> [Exercise]: Pick out each line with the word "listed" from the material that follows.

> [Exercise material]:

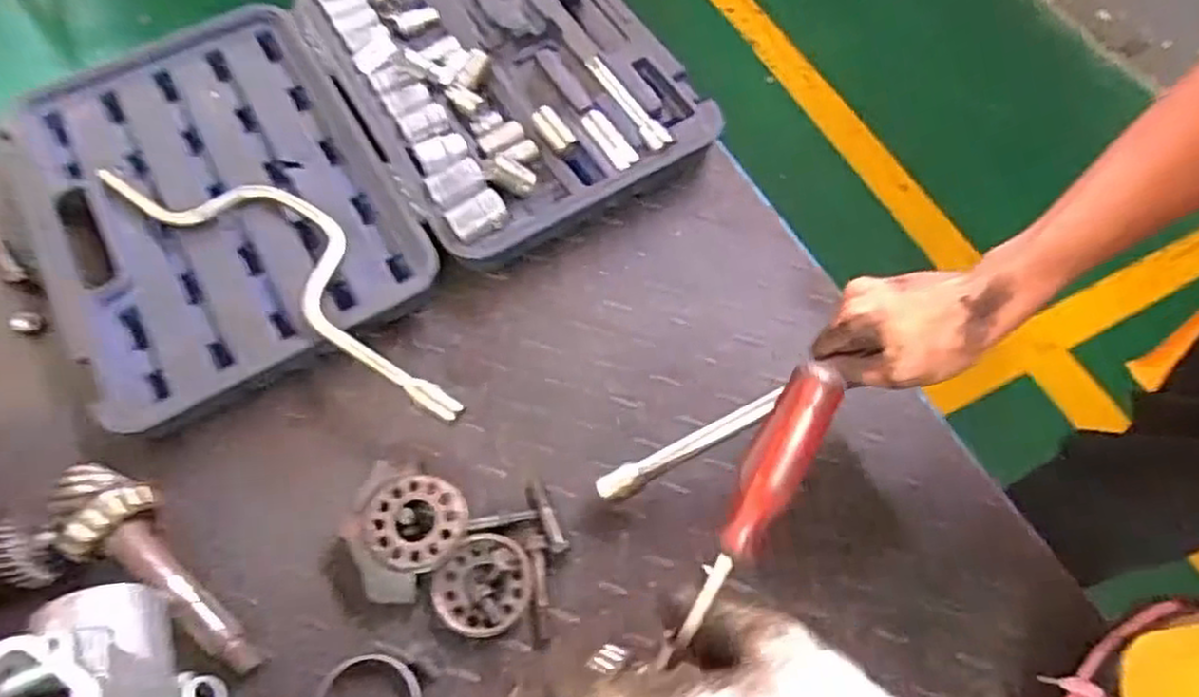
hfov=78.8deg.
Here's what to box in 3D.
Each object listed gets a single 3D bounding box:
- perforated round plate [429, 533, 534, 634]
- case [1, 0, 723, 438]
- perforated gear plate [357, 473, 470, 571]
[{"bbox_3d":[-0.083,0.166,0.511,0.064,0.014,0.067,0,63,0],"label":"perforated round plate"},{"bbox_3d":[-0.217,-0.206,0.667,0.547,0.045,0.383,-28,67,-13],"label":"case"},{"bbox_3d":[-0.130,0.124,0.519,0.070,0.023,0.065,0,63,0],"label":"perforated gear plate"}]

--

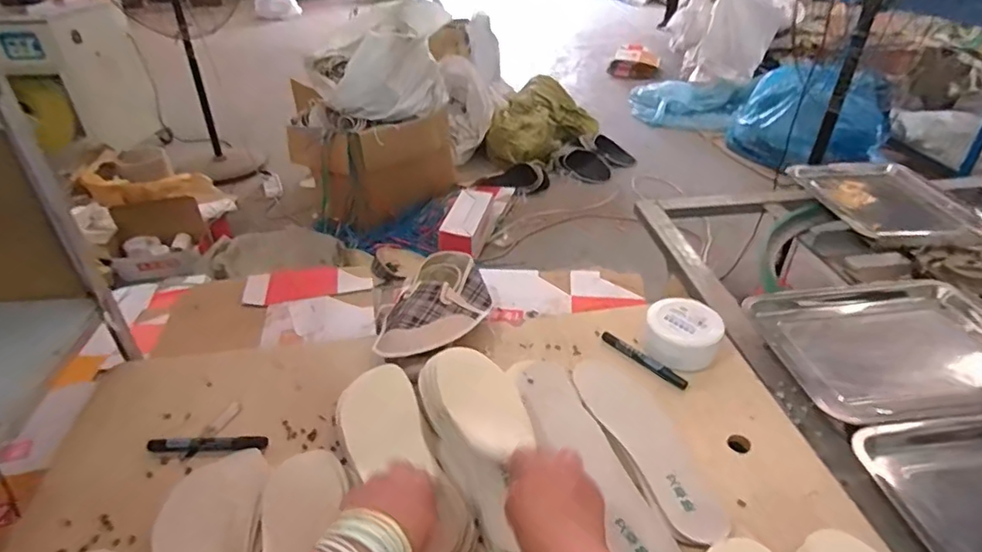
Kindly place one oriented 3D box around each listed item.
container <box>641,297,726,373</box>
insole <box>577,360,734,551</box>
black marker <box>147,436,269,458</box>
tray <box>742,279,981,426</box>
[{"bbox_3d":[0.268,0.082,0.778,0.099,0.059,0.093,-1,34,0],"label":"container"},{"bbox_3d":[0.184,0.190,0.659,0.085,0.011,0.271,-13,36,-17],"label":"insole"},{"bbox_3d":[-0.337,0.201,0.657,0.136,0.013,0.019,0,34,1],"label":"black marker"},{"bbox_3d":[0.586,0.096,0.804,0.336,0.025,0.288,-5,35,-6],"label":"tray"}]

> [Task response]:
Each object listed gets a single 3D bounding box:
Kindly place one oriented 3D box around each listed item.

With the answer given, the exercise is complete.